Çık.4: 6 Sonra, "Elini koynuna koy" dedi. Musa elini koynuna koydu. Çıkardığı zaman eli bir deri hastalığına yakalanmış, kar gibi bembeyaz olmuştu.
Çık.4: 7 RAB, "Elini yine koynuna koy" dedi. Musa elini yine koynuna koydu. Çıkardığı zaman eli eski haline dönmüştü.
Atatürkün bunu Tevrat öğretisi olduğu için yaptığına delil sunanların bilgisiz oldukları ortaya çıkmaktadır. Neden mi?

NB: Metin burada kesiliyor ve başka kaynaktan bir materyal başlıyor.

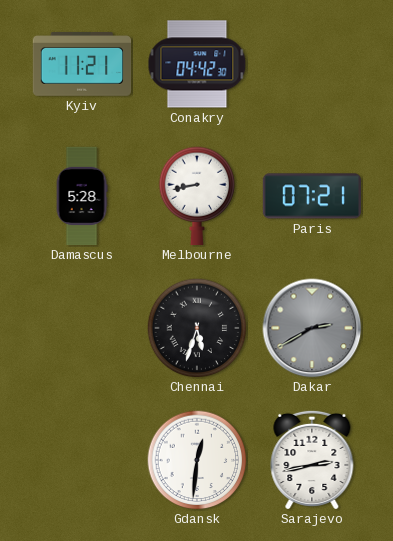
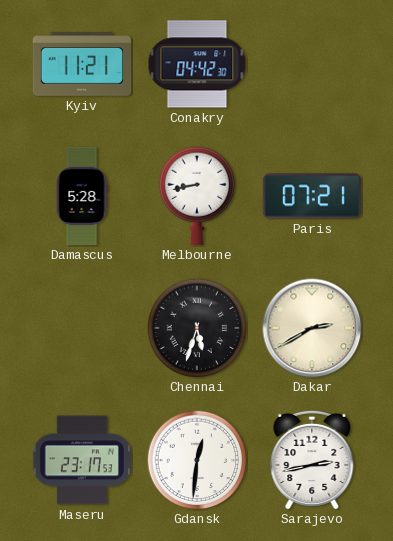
Dakar dial: grey -> cream
Maseru: none -> 23:17
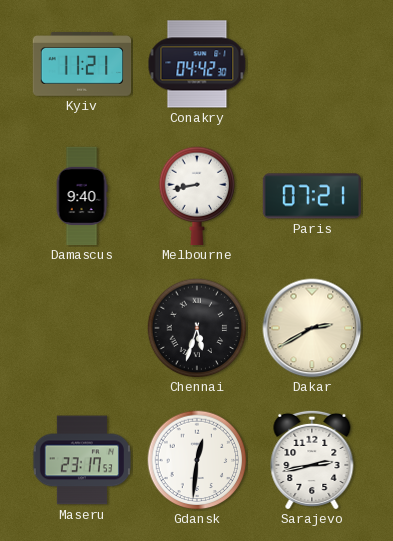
Damascus: 5:28 -> 9:40
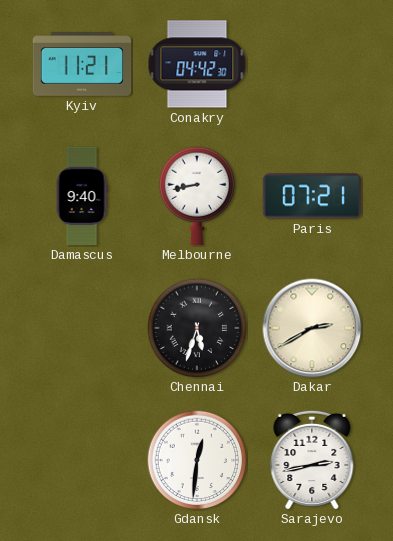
Maseru: 23:17 -> none
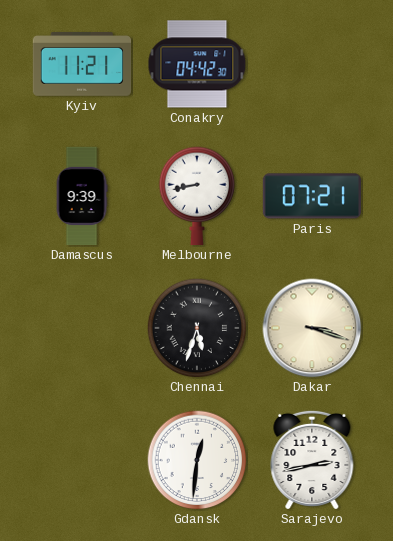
Damascus: 9:40 -> 9:39
Dakar: 2:40 -> 3:18
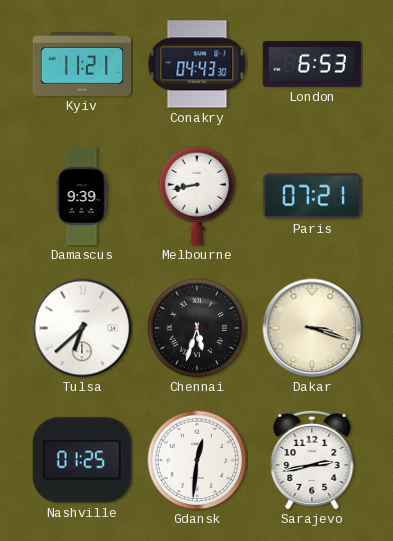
Conakry: 04:42 -> 04:43
London: none -> 6:53
Tulsa: none -> 6:38
Nashville: none -> 01:25
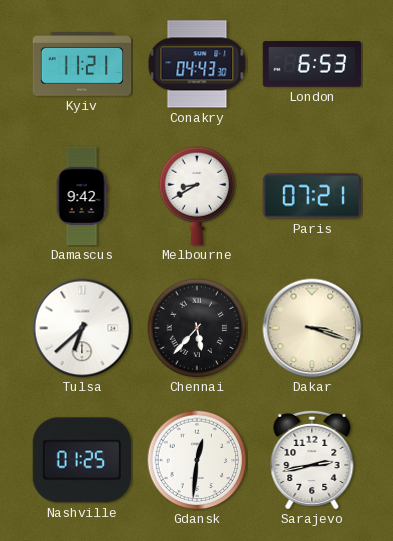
Damascus: 9:39 -> 9:42
Melbourne: 8:43 -> 8:40
Chennai: 5:33 -> 5:37
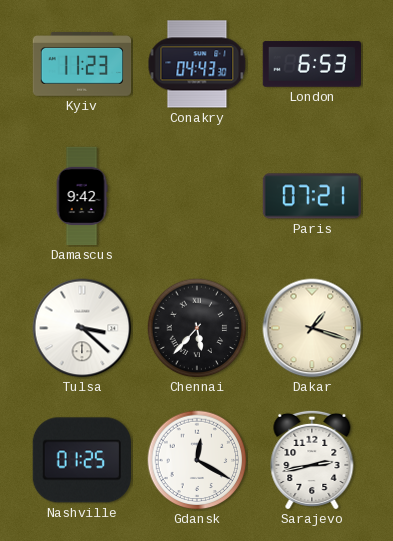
Kyiv: 11:21 -> 11:23
Melbourne: 8:40 -> none
Tulsa: 6:38 -> 3:22
Dakar: 3:18 -> 1:18
Gdansk: 12:31 -> 12:20
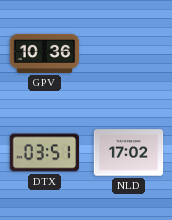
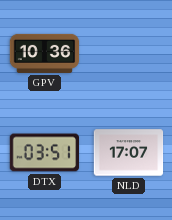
NLD: 17:02 -> 17:07
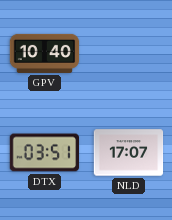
GPV: 10:36 -> 10:40
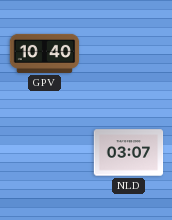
DTX: 03:51 -> none
NLD: 17:07 -> 03:07
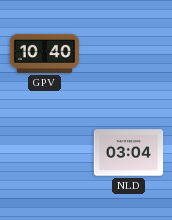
NLD: 03:07 -> 03:04
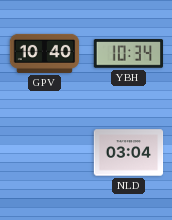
YBH: none -> 10:34
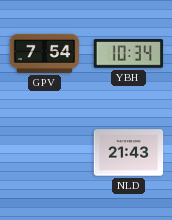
GPV: 10:40 -> 7:54
NLD: 03:04 -> 21:43
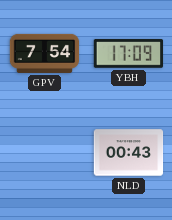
YBH: 10:34 -> 17:09
NLD: 21:43 -> 00:43
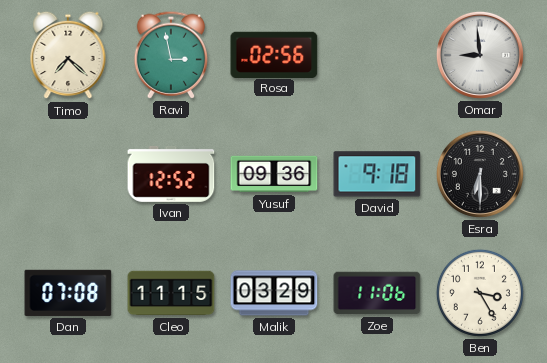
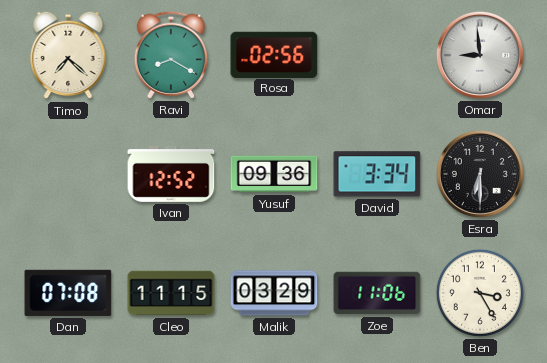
Ravi: 2:58 -> 8:20
David: 9:18 -> 3:34
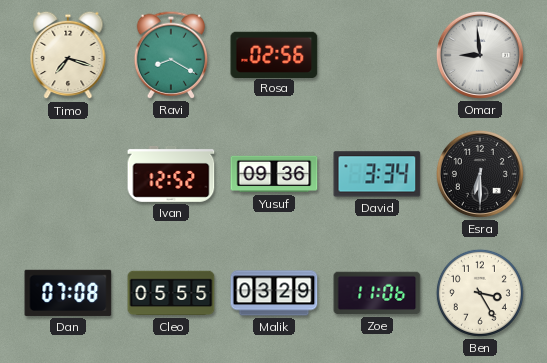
Timo: 7:22 -> 7:18
Cleo: 11:15 -> 05:55
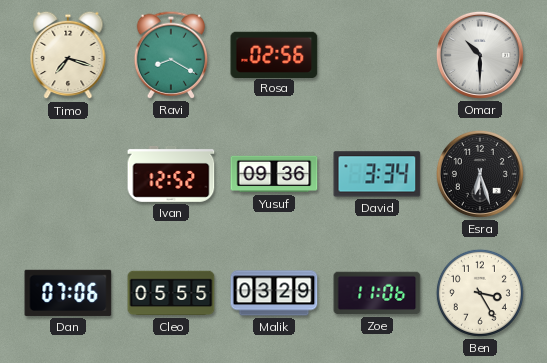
Omar: 8:59 -> 10:30
Esra: 6:30 -> 6:27
Dan: 07:08 -> 07:06
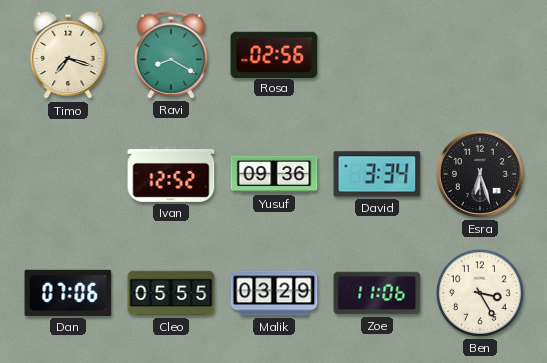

Ben de o zaman Kurandan Neml Suresi 12. ayetten örnek veririm.
ELiNi KOYNUNA SOKTA KUSURSUZ BEMBEYAZ ÇIKSIN, DOKUZ MUCiZE iLE FiRAVUN VE KAVMiNE GiT ÇÜNKÜ ONLAR YOLDAN ÇIKMIŞTIR.
Ee şimdi ne oldu, Atatürkün yaptığı bu hareket, Kuranî bir hareket oluverdi. O duruş; TÜRK TÖRESiNDE, (BiLGE KAĞAN) DURUŞUDUR.Sağ el kalbin üstünde, manası, kalbe ermek, KALPEREN YANi ALPEREN duruşudur. Tüm milletinin değerlerini -Yüce Yaratıcının islam tasavvufunda da dile getirilen, mümin kulumun kalbine sığdım mecazı gibi- sıkıca kalbe bastırmak, kalbinin, bu değerler için attığının simgesidir.
Bu duruşu ayakta, dik durarak ve yerde bağdaş kurarak, oturarak tüm
bilge Türk Başbuğları yapmıştır. Çünkü töredir.